In the field of cancer prevention, the National Cancer Institute (NCI) has an ongoing study, “the Study of Tamoxifen and Raloxifene (STAR),” with the objective of examining how the drug raloxifene compares with the drug tamoxifen in reducing the incidence of breast cancer in postmenopausal women who are at increased risk of developing the disease. Early results indicated that both drugs are equally effective and that about one-half of the disease incidence could be reduced. After the trial was continued for a longer time in the absence of these drugs to see whether previous prevention could be sustained, a 50 % reduction in incidence was seen with raloxifene, while a 38 % reduction was seen with tamoxifen. Both noninvasive and invasive cancers were studied in the STAR. Furthermore, participants taking raloxifene showed fewer side effects (e.g., uterine cancer, blood clots, cataracts) than those taking tamoxifen. Researchers with the National Surgical Adjuvant Breast and Bowel Project (NSABP) are conducting this study (financially supported by the NCI, USA), and more than 500 participants aged 35 years or older are involved in the study. The trial began in 1999 and stopped enrolling new patients in 2004.

The main areas in which progress and attention are needed with respect to biomarker identification are cost, high throughput, and the application of breast cancer biomarkers in clinical settings. Proper analytical and clinical validation of early markers has not been achieved. Currently, the key challenge in the field is the clinical validation of identified biomarkers. The NCI has developed guidelines for the analytical and clinical validation of biomarkers, but no biomarkers have been validated to date [37, 113–117]. Integrating genomic and proteomic markers with epigenetic markers may be useful in subtyping different cancers and cancer stages [46, 118]. Methylation profiling results from blood and tissues often differ. Koestler and colleagues conducted a systematic epigenome-wide methylation analysis and demonstrated that shifts in leukocyte subpopulations might account for a considerable proportion of variability in these patterns [119]. Multiplexing of biomarkers may reduce false-positive results in screening studies when the intent is to identify populations who are at high risk of developing breast cancer.

Quantitative imaging data storage and maintenance present their own challenges, as discussed above. Whether miR expression is localized in a specific part of the breast tissue must be evaluated carefully. In a tissue biopsy, the local concentration (number of miRs) may be low or high. Determining the accurate level of miR concentration is critical.

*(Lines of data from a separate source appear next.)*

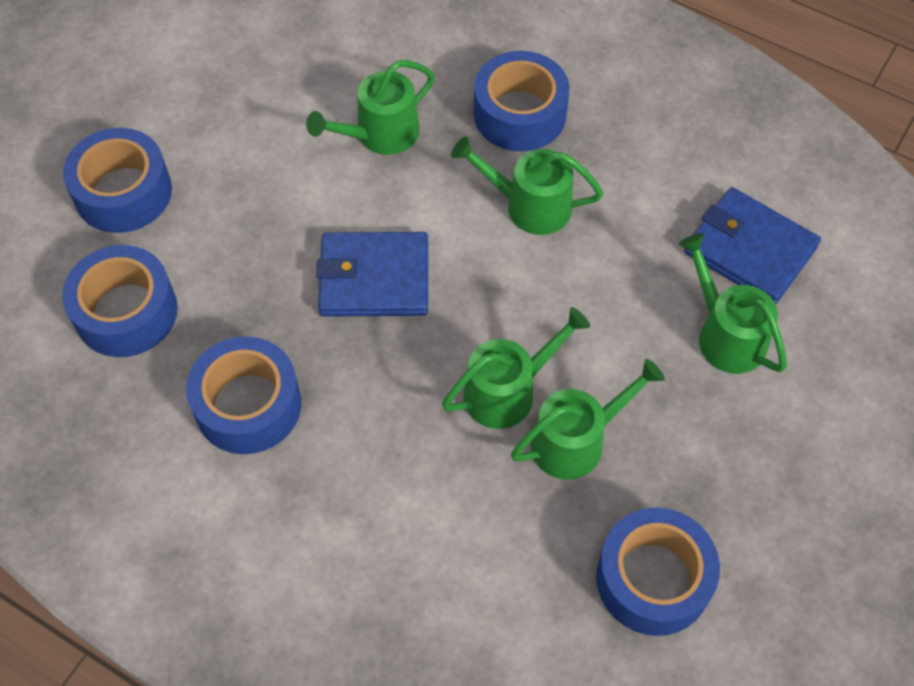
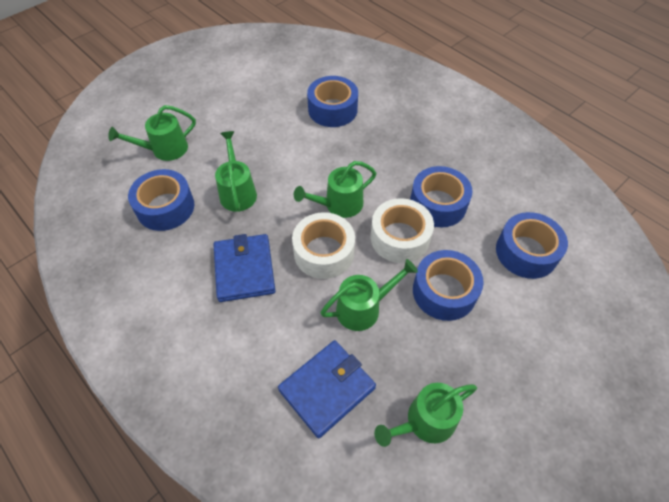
white tape: 0 -> 2

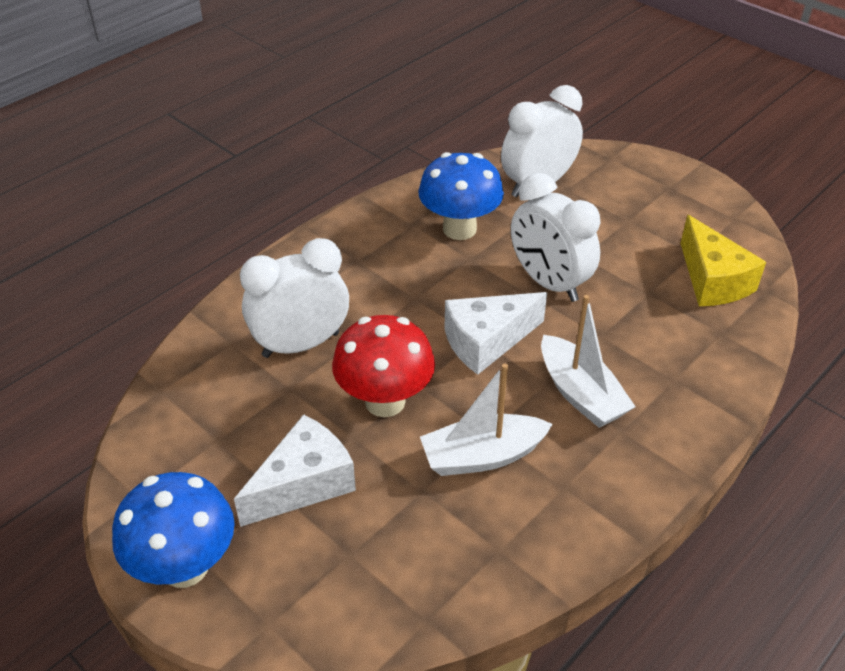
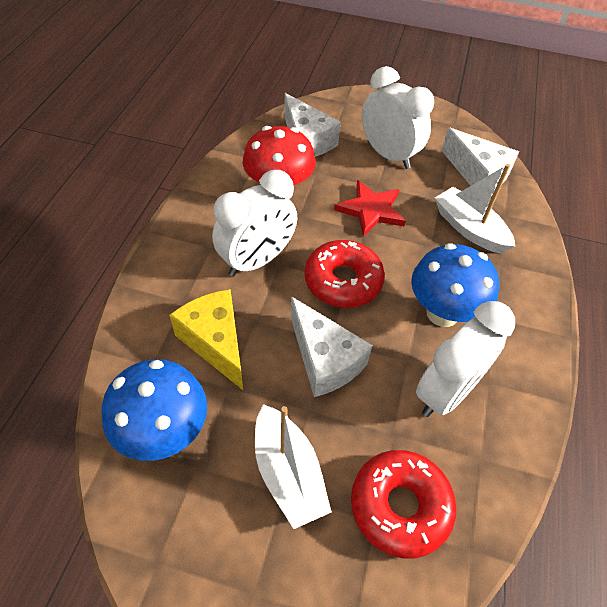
red donut: 0 -> 2
red star: 0 -> 1
white cheese: 2 -> 3

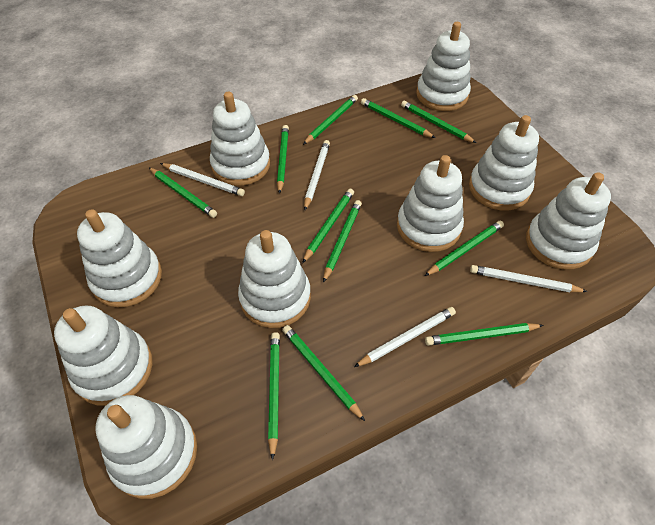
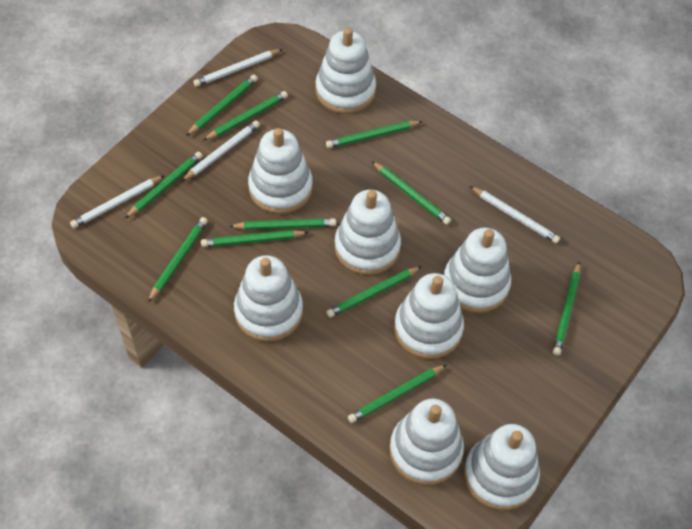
white stacking toy: 9 -> 8

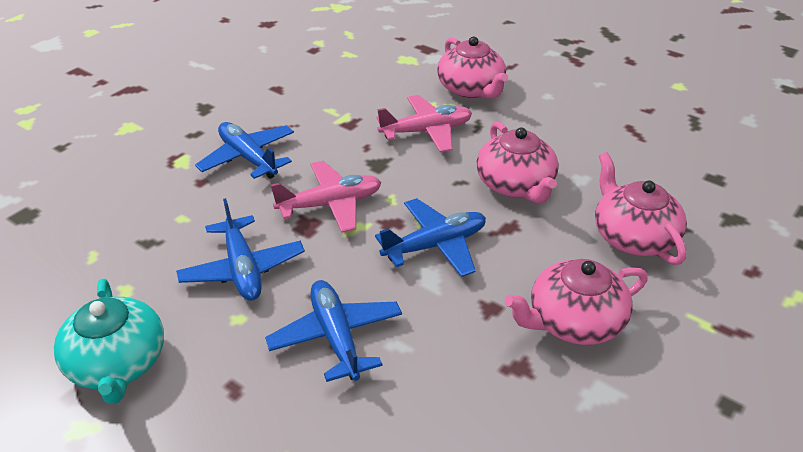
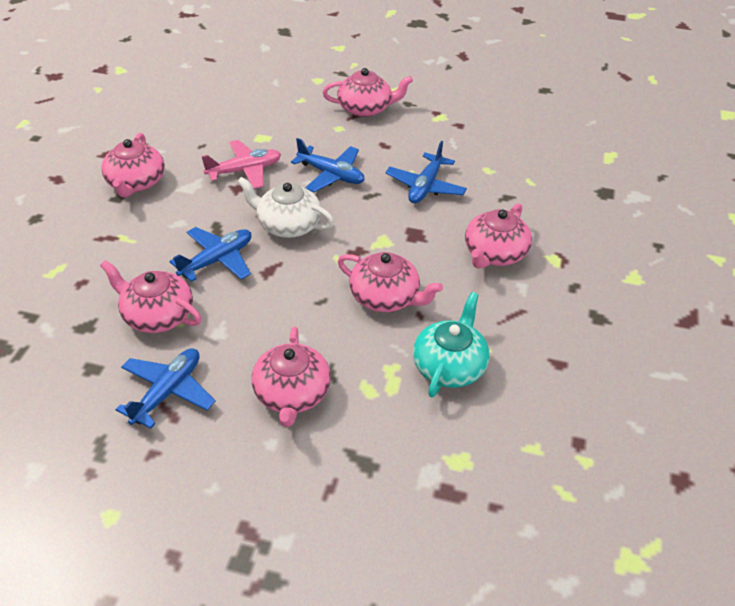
pink plane: 2 -> 1
pink teapot: 4 -> 6
white teapot: 0 -> 1

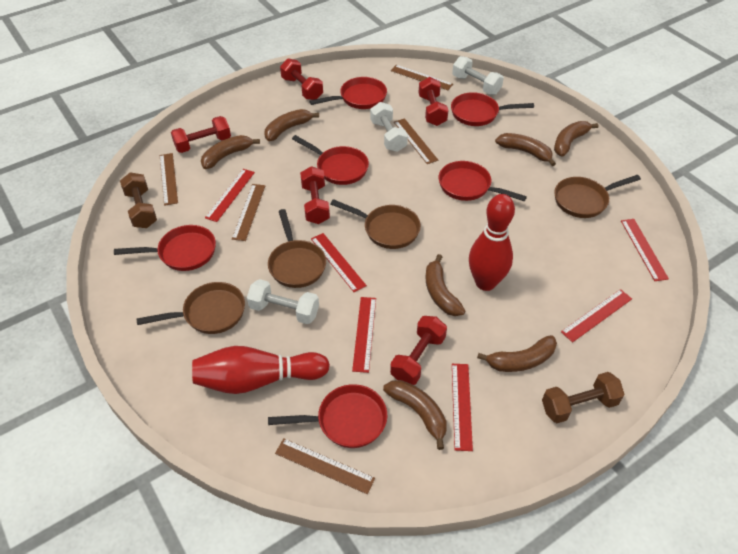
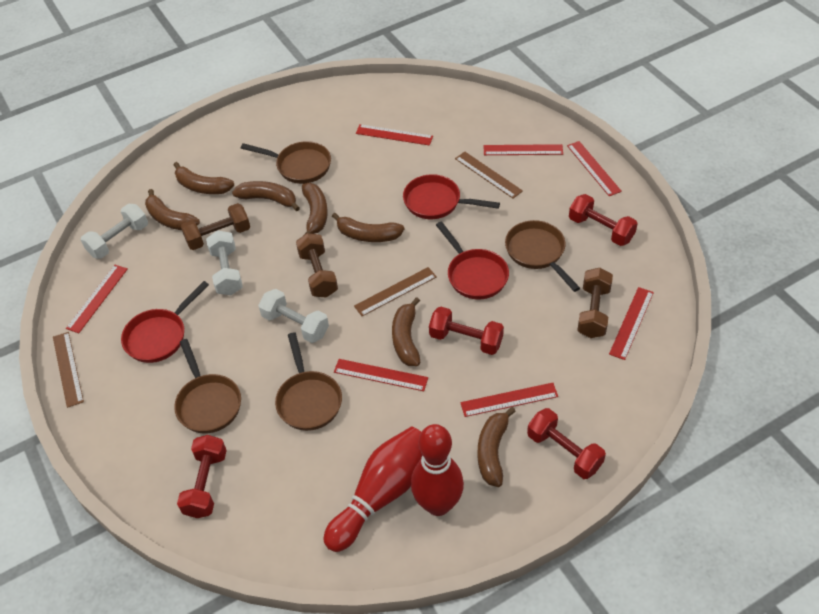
brown dumbbell: 2 -> 3
brown ruler: 5 -> 3
red dumbbell: 5 -> 4
red pan: 6 -> 3
red ruler: 6 -> 7

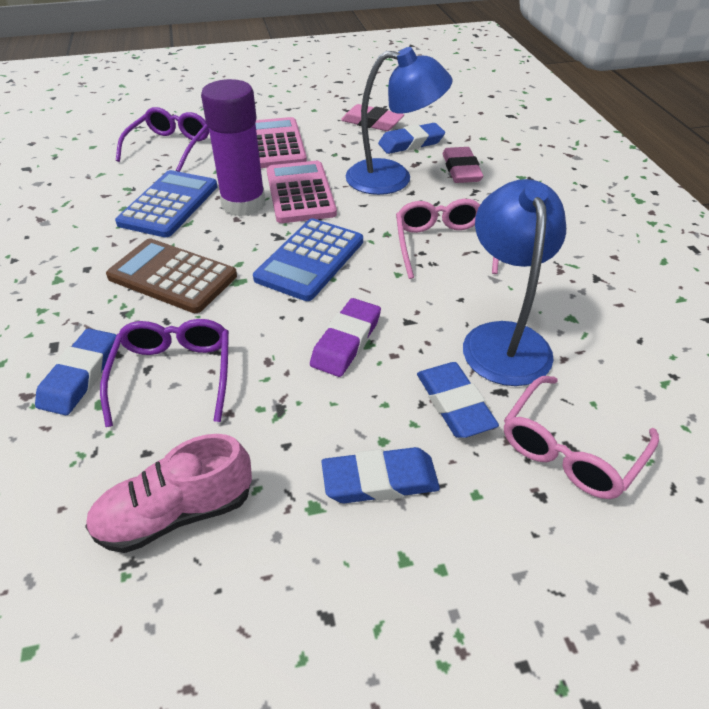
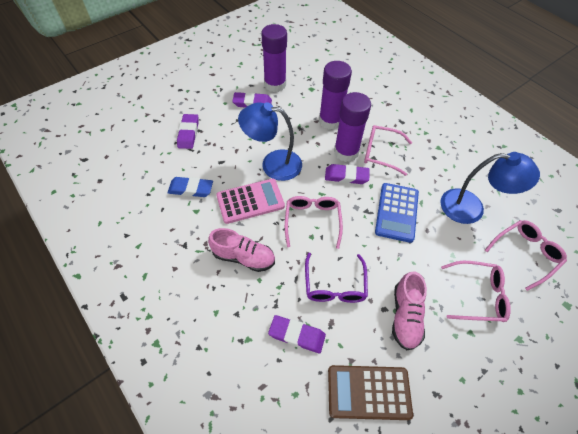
blue calculator: 2 -> 1
blue eraser: 4 -> 1
pink calculator: 2 -> 1
pink eraser: 2 -> 0
pink glasses: 2 -> 4
pink shoe: 1 -> 2
purple eraser: 1 -> 4
purple glasses: 2 -> 1
purple glue stick: 1 -> 3

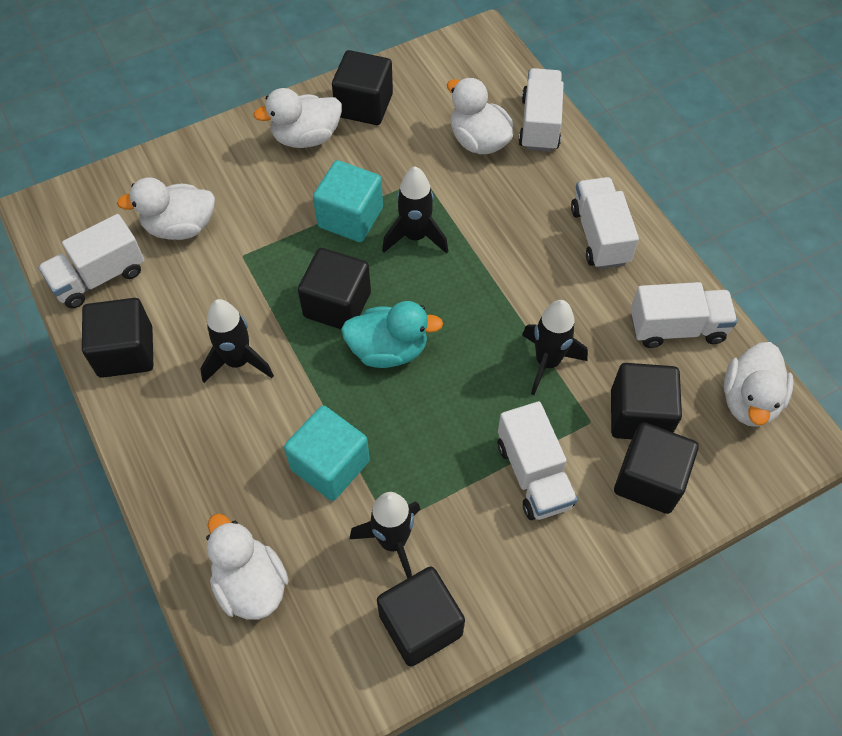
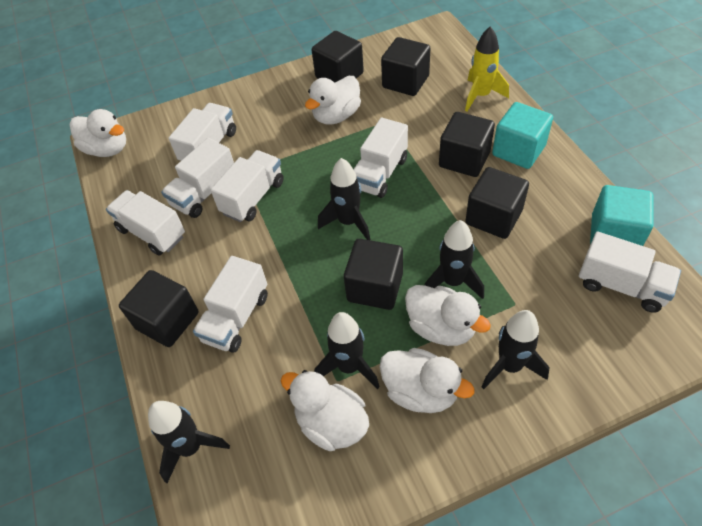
black rocket: 4 -> 5
turquoise duck: 1 -> 0
white truck: 5 -> 7
yellow rocket: 0 -> 1

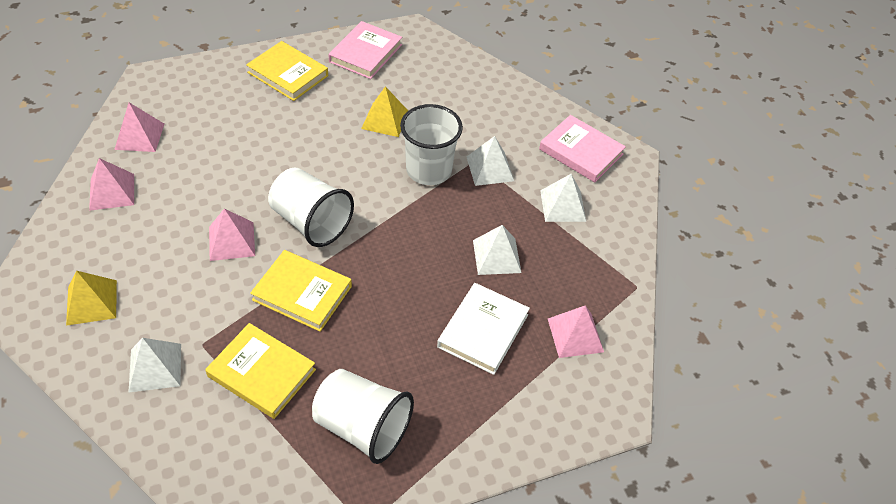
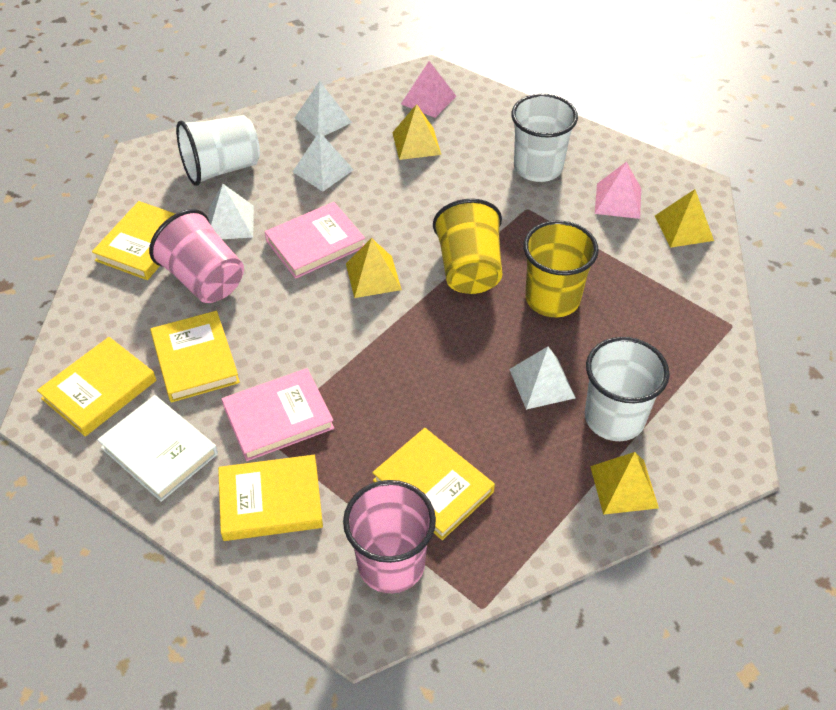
pink cup: 0 -> 2
pink pyramid: 4 -> 2
yellow book: 3 -> 5
yellow cup: 0 -> 2
yellow pyramid: 2 -> 4

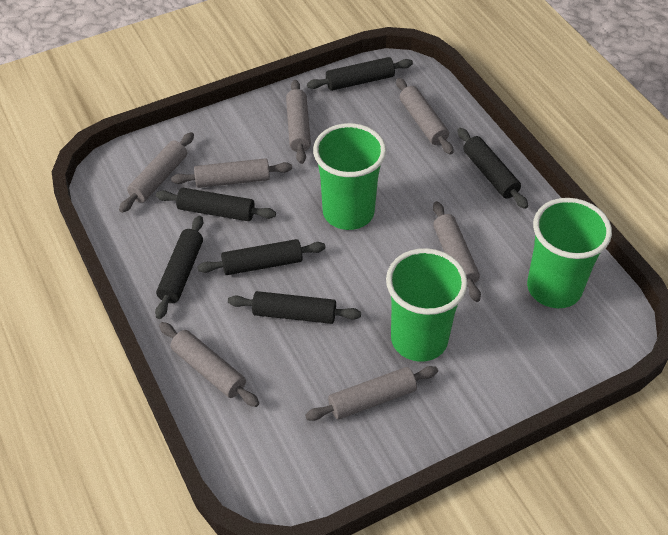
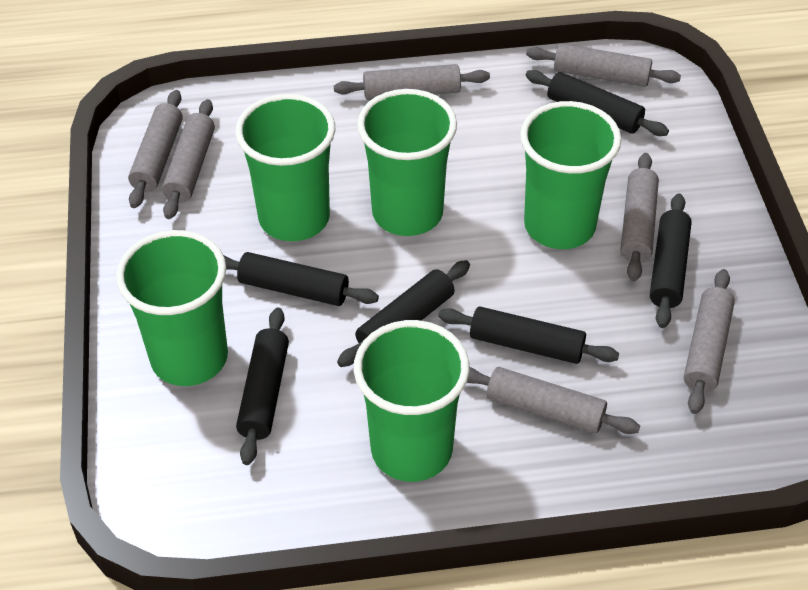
green cup: 3 -> 5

Association studies are extremely powerful in identifying new low-penetrance SNPs (biomarkers) that may have therapeutic implications. Identifying common low-susceptibility alleles is useful because it provides possible insight into the mechanisms of tumor biology and identification of high-risk individuals. Because genotyping is no longer expensive, the information from such studies can be utilized in personalized medicine in the form of targeted primary and secondary prevention.

Prognostication is a promising area in the translation of experimental research into clinical practice. In this approach, patterns of altered gene expression in tumors are used to construct classifiers instead of standard indices such as Nottingham Prognostic Index, Adjuvant! Online, and PREDICT [120–122].

In conclusion, we would like to emphasize that considerable progress has been made in identifying breast cancer biomarkers that can be used in the complete spectrum of carcinogenesis, from risk assessment to survival follow-up. The information discussed in this chapter may be useful in developing new interventions and therapeutic targets.